I have mixed feelings about the start of school. I welcome the peace and quiet, but dread my ADHD daughter's adjustment period.
by Kay Marner
I can’t decide how to start this post:
Option #1: School started this morning. Thank God! I’m home, alone, for the first time in 3 months. I love my kids, but I can’t function without a little time at home to regroup.
Option #2: School started this morning. Oh my God! Another transition! It’ll take Natalie a good month to adjust. That means that the next month is going to be hell.
I’m not the only one in my household who has mixed feelings about the start of school. Both Aaron and Natalie faced the first day of school with a crazy-making combination of excitement and apprehension. Aaron, because it’s his first day at Ames’ huge middle school. Natalie because, well, because she’s Natalie! And because she has attention deficit disorder (ADHD.)
Yesterday, from 3:00 to 4:00 pm, kids were invited to visit school to find their classrooms, meet their teachers, and drop off their school supplies. I picked Natalie up from daycare at about 2:50 to take her to school for a quick visit.
Nat got along great during the visit. She loved her new teacher, Mrs. Morken, on sight. The principal, the special ed teachers, her first grade teacher Mrs. Junck, and other school personnel greeted her like a beloved celebrity. What a difference between this experience and her first day of summer school.

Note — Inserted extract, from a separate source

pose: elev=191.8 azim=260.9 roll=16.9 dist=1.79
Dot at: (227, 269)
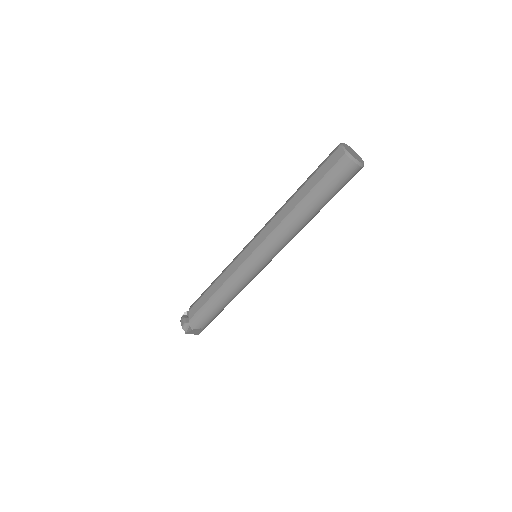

When we got home, however, Nat immediately fell apart. She turned on Don’s I Pod, and turned the volume way up. She took money out of a drawer that she knows is off limits. She pinned the cat to the floor with one knee, and “petted” him too roughly, making loud nonsense sounds in his face. When I stopped her she turned on me. Arms and legs flailing, she scratched me down the length of one arm.
I put her in time out. “Wrestle with your blanket, squeeze it as hard as you can,” I said. “Take some deep breaths. Use your words. Are you excited? Scared?”
Eventually she regained some control, but she stayed squirrelly all night.
This morning we arrived at school on time--with glasses on, hair combed, teeth brushed. Nat kissed me a dozen times, but let go of me to join her class without excessive clinging.
I’m expecting her to let it all out tonight—the pent up energy from trying to be good, the excitement, and the fear.
I hope that--just and hour now and then--of this rare peace and solitude will help me to survive Natalie’s adjustment. I have a feeling I’ll need all the help I can get!